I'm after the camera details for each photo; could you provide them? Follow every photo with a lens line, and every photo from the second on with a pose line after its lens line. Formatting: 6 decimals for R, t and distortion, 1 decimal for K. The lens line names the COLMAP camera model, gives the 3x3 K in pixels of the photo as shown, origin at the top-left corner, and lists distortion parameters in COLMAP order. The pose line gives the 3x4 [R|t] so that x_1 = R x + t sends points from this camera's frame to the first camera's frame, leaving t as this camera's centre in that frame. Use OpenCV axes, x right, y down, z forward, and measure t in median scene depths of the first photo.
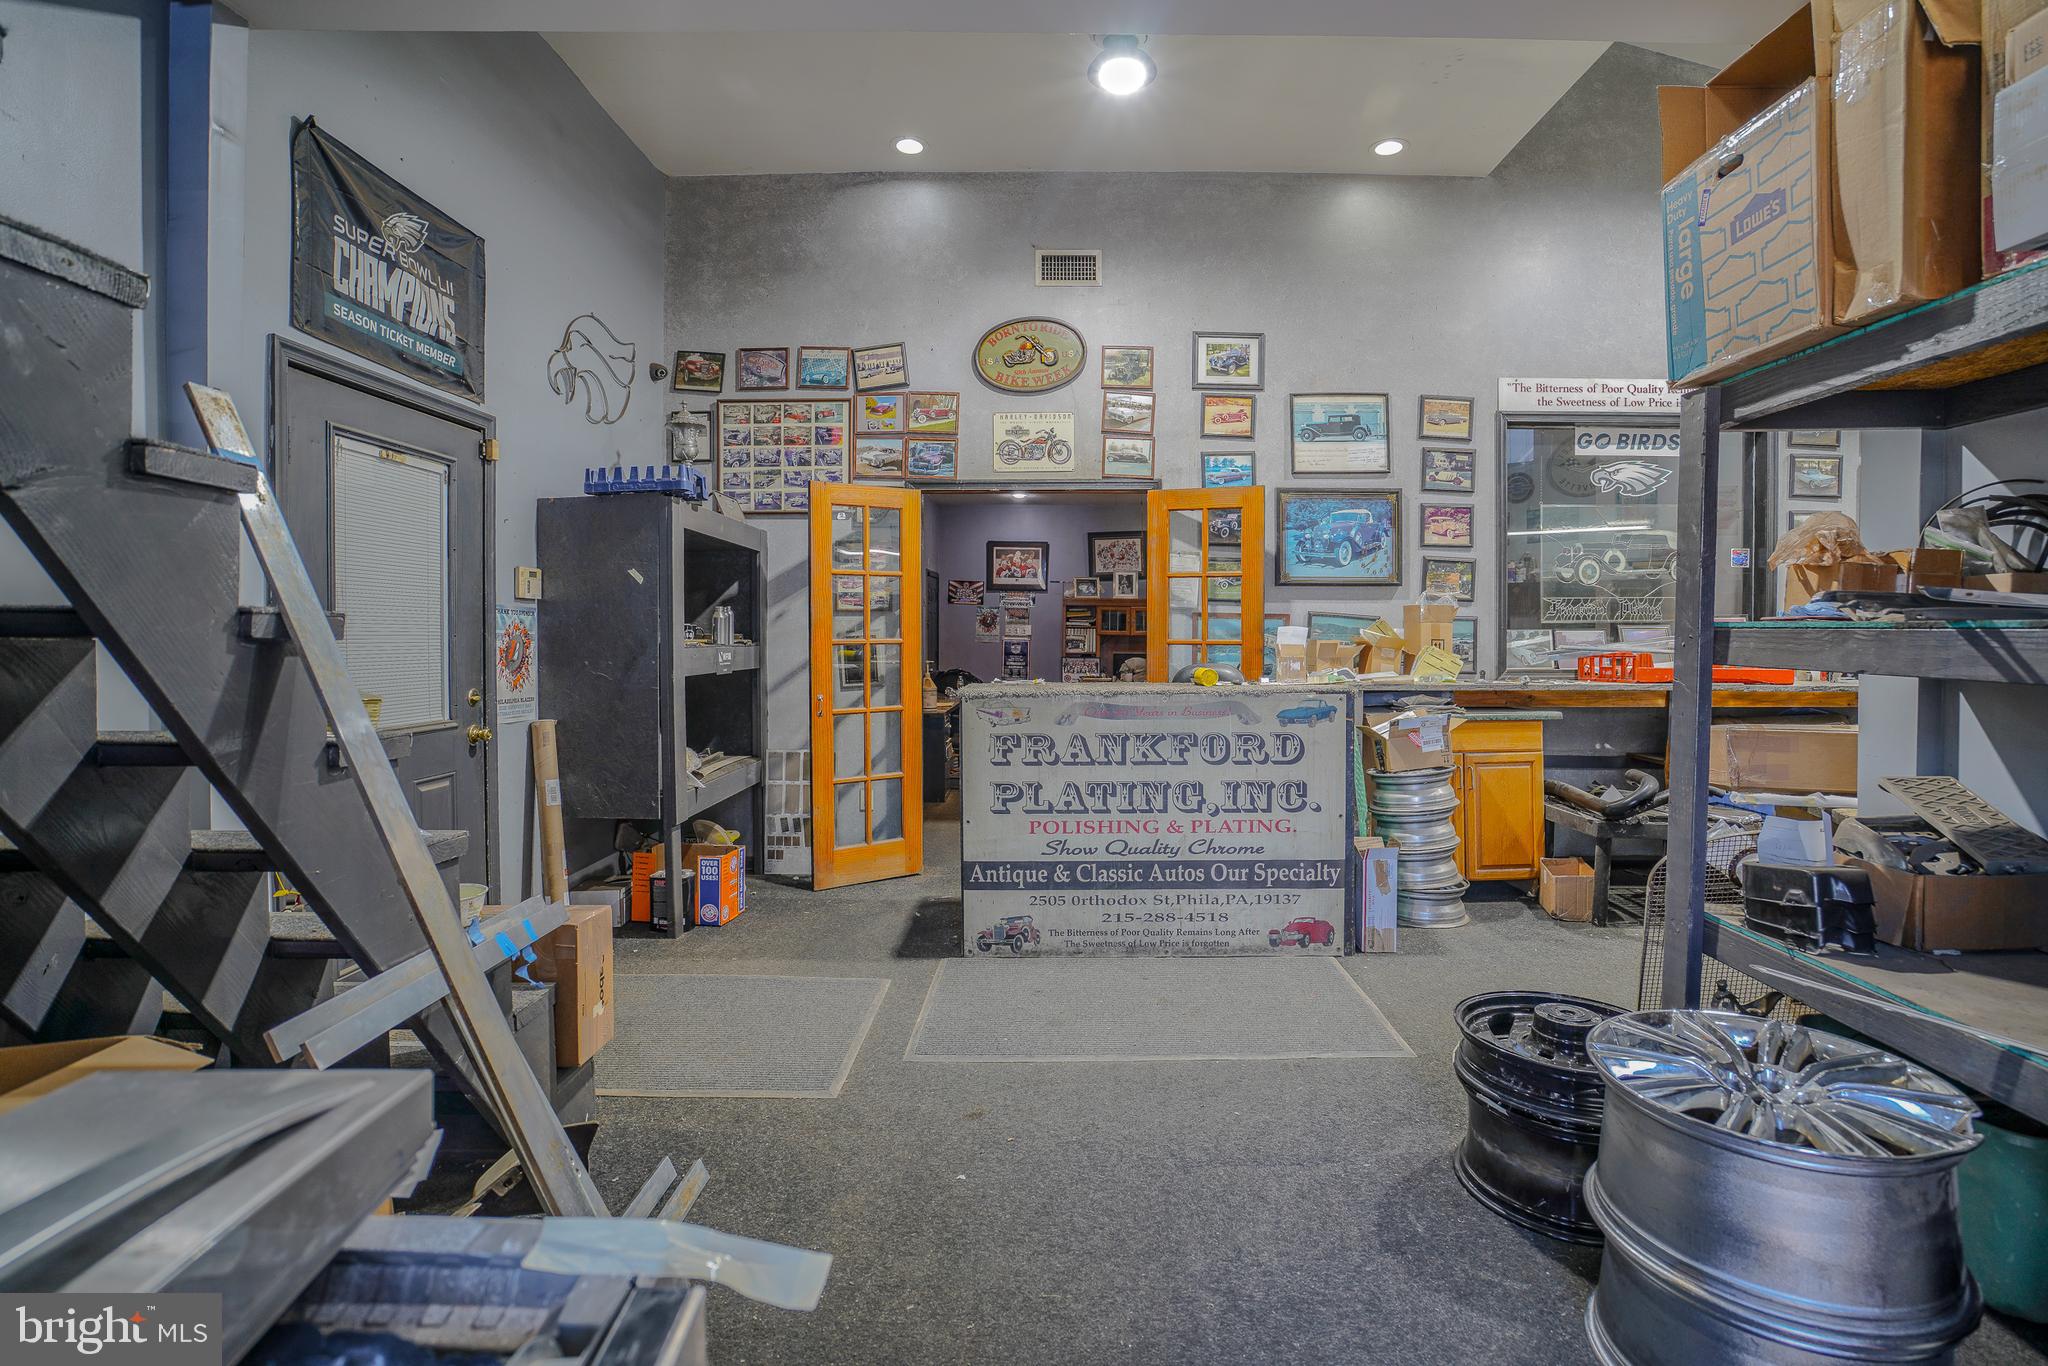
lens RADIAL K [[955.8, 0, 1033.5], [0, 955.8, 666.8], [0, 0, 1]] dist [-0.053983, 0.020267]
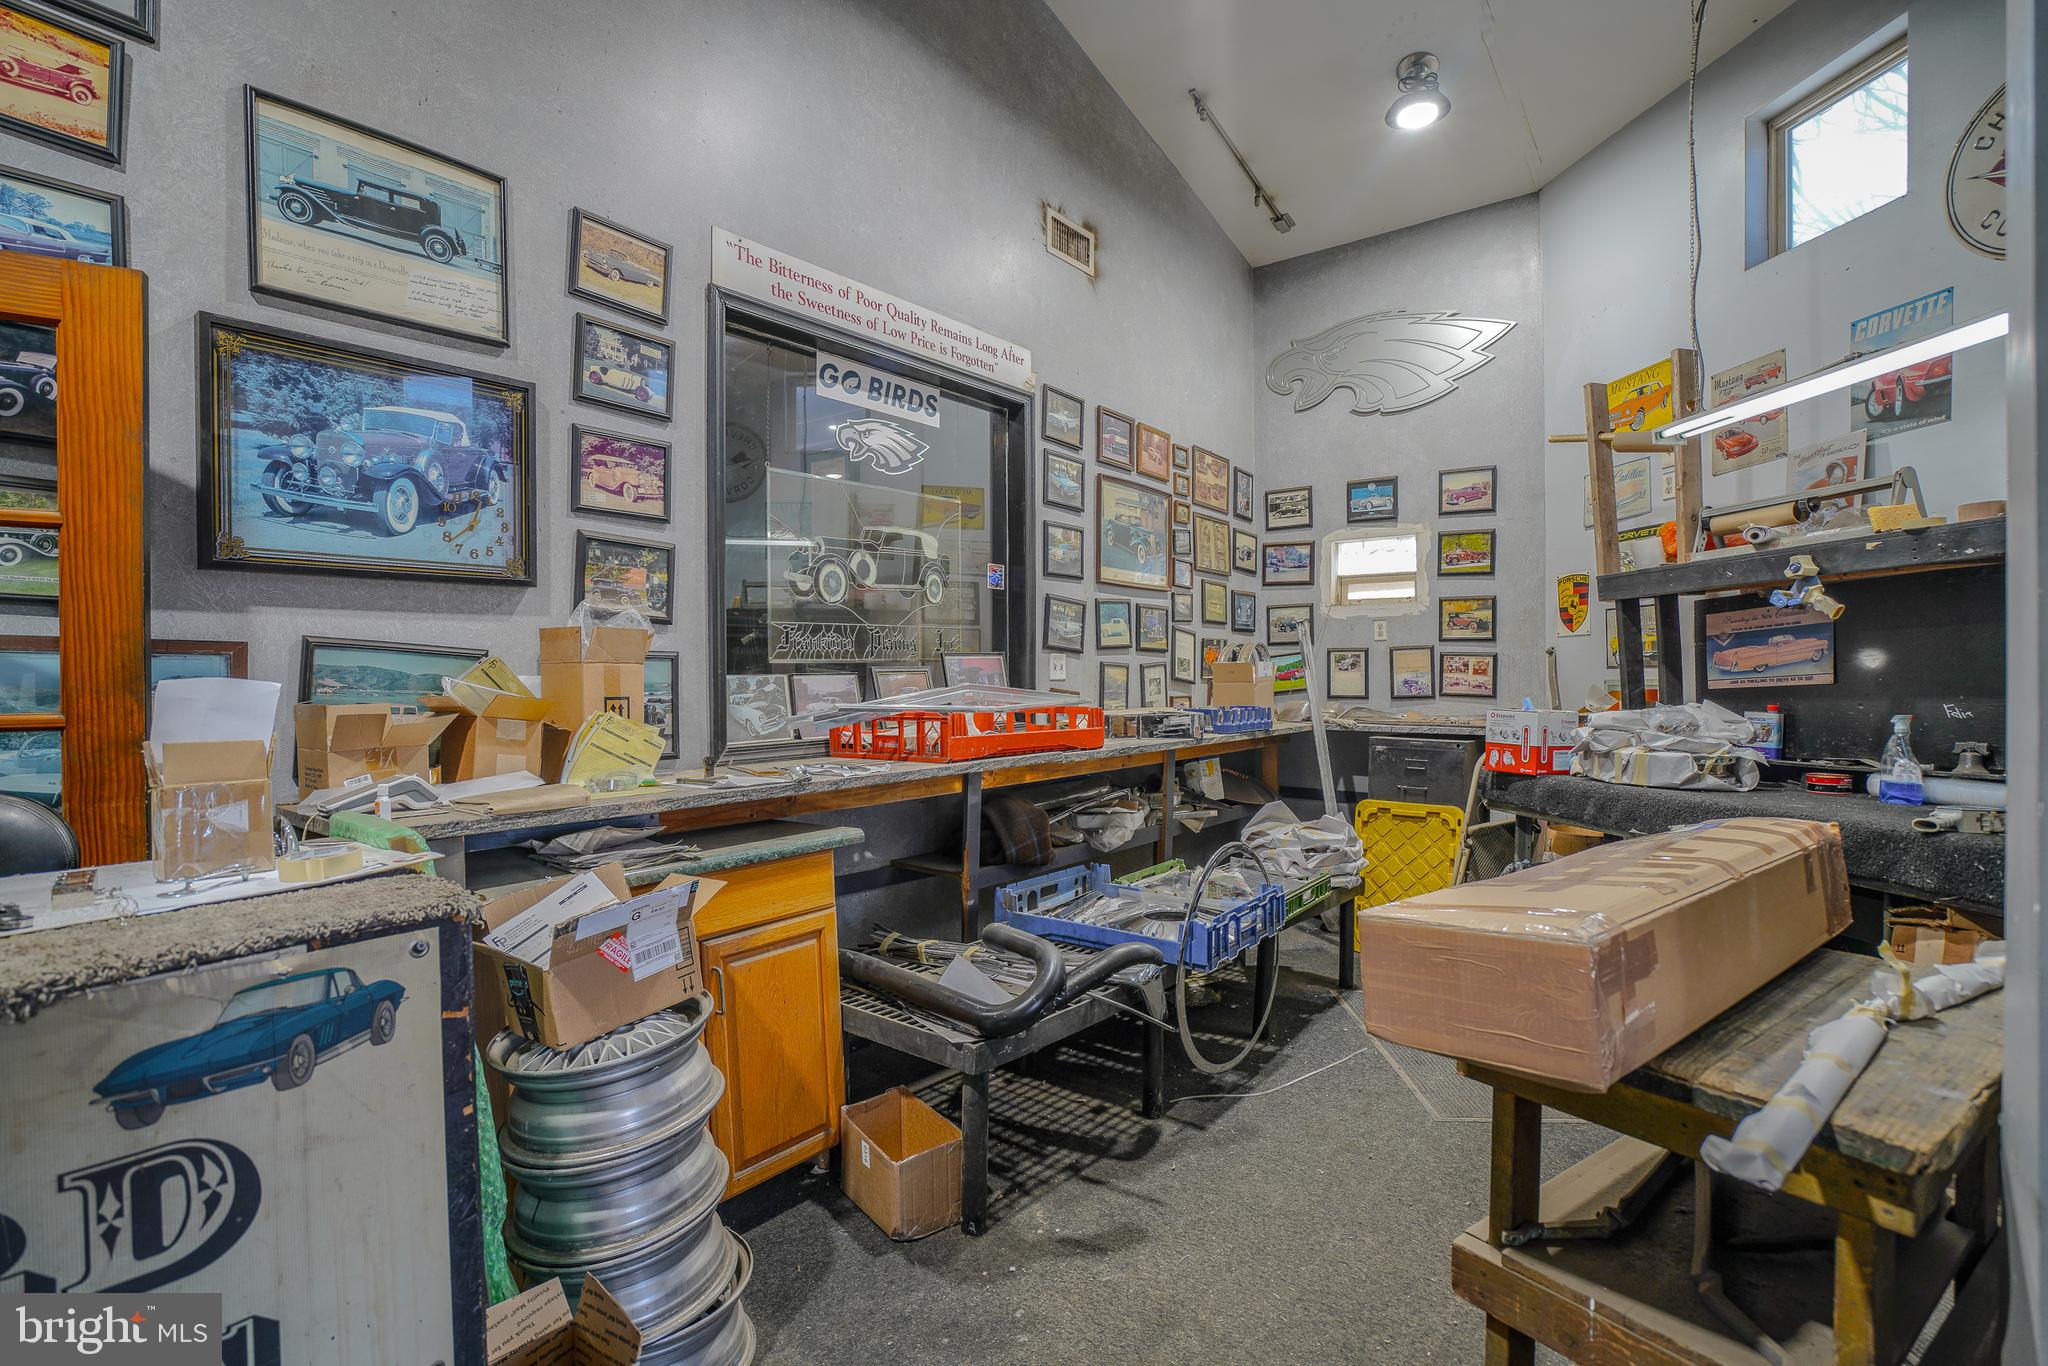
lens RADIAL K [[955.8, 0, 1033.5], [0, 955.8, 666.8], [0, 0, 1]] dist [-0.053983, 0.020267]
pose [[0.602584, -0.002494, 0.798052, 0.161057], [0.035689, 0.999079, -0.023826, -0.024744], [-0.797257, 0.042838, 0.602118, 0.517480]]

※

- **WORK ITEM**
Render every line of the listing above as a numbered list, skipping blank lines and leaving the pictures out.

- **TASK RESULT**
1. I'm after the camera details for each photo; could you provide them? Follow every photo with a lens line, and every photo from the second on with a pose line after its lens line. Formatting: 6 decimals for R, t and distortion, 1 decimal for K. The lens line names the COLMAP camera model, gives the 3x3 K in pixels of the photo as shown, origin at the top-left corner, and lists distortion parameters in COLMAP order. The pose line gives the 3x4 [R|t] so that x_1 = R x + t sends points from this camera's frame to the first camera's frame, leaving t as this camera's centre in that frame. Use OpenCV axes, x right, y down, z forward, and measure t in median scene depths of the first photo.
2. lens RADIAL K [[955.8, 0, 1033.5], [0, 955.8, 666.8], [0, 0, 1]] dist [-0.053983, 0.020267]
3. lens RADIAL K [[955.8, 0, 1033.5], [0, 955.8, 666.8], [0, 0, 1]] dist [-0.053983, 0.020267]
4. pose [[0.602584, -0.002494, 0.798052, 0.161057], [0.035689, 0.999079, -0.023826, -0.024744], [-0.797257, 0.042838, 0.602118, 0.517480]]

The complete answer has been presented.